*TRECHO PARA LEITURA*.
------------------------------

Trote camarada – Algumas instituições brasileiras têm se esforçado para melhorar as estatísticas sobre trotes – que são escassas, diga-se, pois o medo dos novatos inibe reclamações e o problema só costuma vir à tona quando ocorrem mortes ou ferimentos graves. Há dois anos a UnB criou, em parceria com os diretórios de estudantes, um “programa de boas-vindas aos calouros” nos moldes franceses. Alguns resultados são animadores. No curso de agronomia, a parcela de vítimas de trotes caiu de 75% para 50%. Contudo, o episódio da linguiça encapada por camisinha, ocorrido na mesma unidade da universidade, segue como alerta de que ainda há muito o que fazer. A Universidade Federal de São Paulo (Unifesp) tenta iniciativas semelhantes para afastar o trote violento. “Conversamos com os diretórios acadêmicos para coibir esse tipo de ação. Em paralelo, desenvolvemos atividades em parceria com os alunos veteranos para receber os novos estudantes. Nos últimos quatro anos, não registramos nenhuma ocorrência relacionada aos calouros”, afirma Luiz Leduino de Salles Neto, pró-reitor de assuntos estudantis da Unifesp.

Os legisladores brasileiros ainda discutem o que fazer para enfrentar o problema que, por aqui, já tem quase dois séculos – o trote chegou ao país trazido por brasileiros que haviam estudado na Europa no século XIX. Um projeto de lei que pretende disciplinar o assunto foi aprovado na Câmara em 2009 e, desde então, repousa no Senado. Pretende proibir o constrangimento dos calouros, a exposição deles a situações vexatórias e ofensas graves, além de garantir a integridade física dos novatos. O texto determina que as universidades abram processos disciplinares contra os veteranos violentos, mas não prevê sanções a instituições que se furtarem a cumprir suas responsabilidades. Aos alunos que se excederem, seriam aplicadas multas – de 1.000 a 20.000 reais –, suspensão de um a seis meses e até expulsão. Desde 1999, alguns estados mantêm leis locais que tratam do tema, caso de São Paulo e Santa Catarina. No entanto, passada mais de uma década, não há registros de condenações motivadas por esses freios legais.

Os Estados Unidos também tentam minorar o problema pela via legal – e têm falhado igualmente. Em 44 estados, o trote já é considerado crime. Contudo, 29 estudantes morreram vítimas de trotes violentos na última década, cinco deles só em 2008, segundo levantamento de Hank Nuwer, professor do Franklin College e estudioso do assunto. “As leis e os programas das universidades que tentam promover atividades alternativas ainda são ineficientes. É difícil combater uma prática que, até a metade do século passado, era amplamente incentivada pelas próprias instituições de ensino”, diz Nuwer.

------------------------------

*BLOCO DE DADOS*.
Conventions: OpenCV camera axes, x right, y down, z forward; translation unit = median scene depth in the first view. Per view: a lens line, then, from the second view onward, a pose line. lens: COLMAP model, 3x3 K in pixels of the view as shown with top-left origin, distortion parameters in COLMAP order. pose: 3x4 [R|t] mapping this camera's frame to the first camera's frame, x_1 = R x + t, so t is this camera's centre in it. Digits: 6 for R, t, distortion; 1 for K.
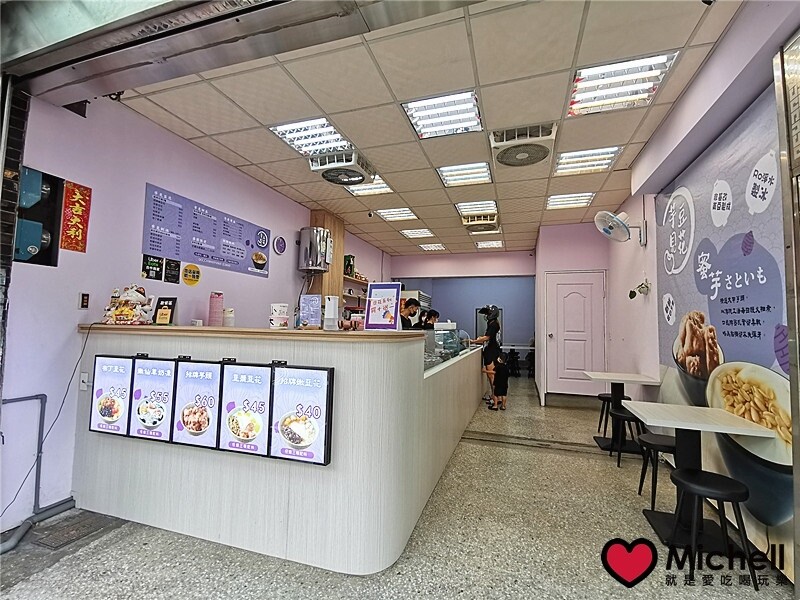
lens RADIAL K [[370.3, 0, 398.9], [0, 370.3, 297.9], [0, 0, 1]] dist [0.020419, 0.003562]
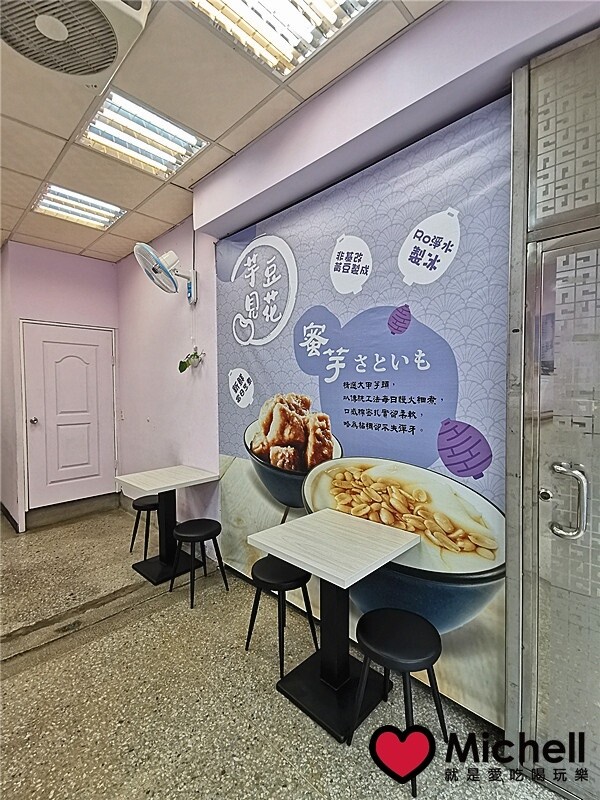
lens RADIAL K [[370.3, 0, 299.7], [0, 370.3, 399.8], [0, 0, 1]] dist [0.020419, 0.003562]
pose [[0.439283, -0.052443, 0.896817, 0.069114], [-0.047448, 0.995547, 0.081458, -0.020521], [-0.897095, -0.078336, 0.434838, 0.685225]]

------------------------------

*ENUNCIADO 1*. Segundo o texto sobre trotes, quais punições seriam aplicadas aos alunos que se excederem? Enumere todas.
*ENUNCIADO 2*. Em que ano o projeto de lei sobre trotes foi aprovado na Câmara, conforme o texto sobre trotes?
*ENUNCIADO 3*.
Indique se cada afirmação está de acordo com o texto sobre trotes e cite as palavras do texto que decidem a questão.
(a) Em 44 estados norte-americanos, o trote já é considerado crime.
(b) No curso de agronomia da UnB, a parcela de vítimas de trotes caiu para 25%.
(c) O projeto de lei prevê sanções às instituições que deixarem de cumprir suas responsabilidades.

*RESPOSTA DO EXERCÍCIO 1*.
Multas de 1.000 a 20.000 reais
Suspensão de um a seis meses
Expulsão

*RESPOSTA DO EXERCÍCIO 2*. Em 2009.

*RESPOSTA DO EXERCÍCIO 3*.
(a) Sim: "Em 44 estados, o trote já é considerado crime."
(b) Não: "a parcela de vítimas de trotes caiu de 75% para 50%"
(c) Não: "mas não prevê sanções a instituições que se furtarem a cumprir suas responsabilidades"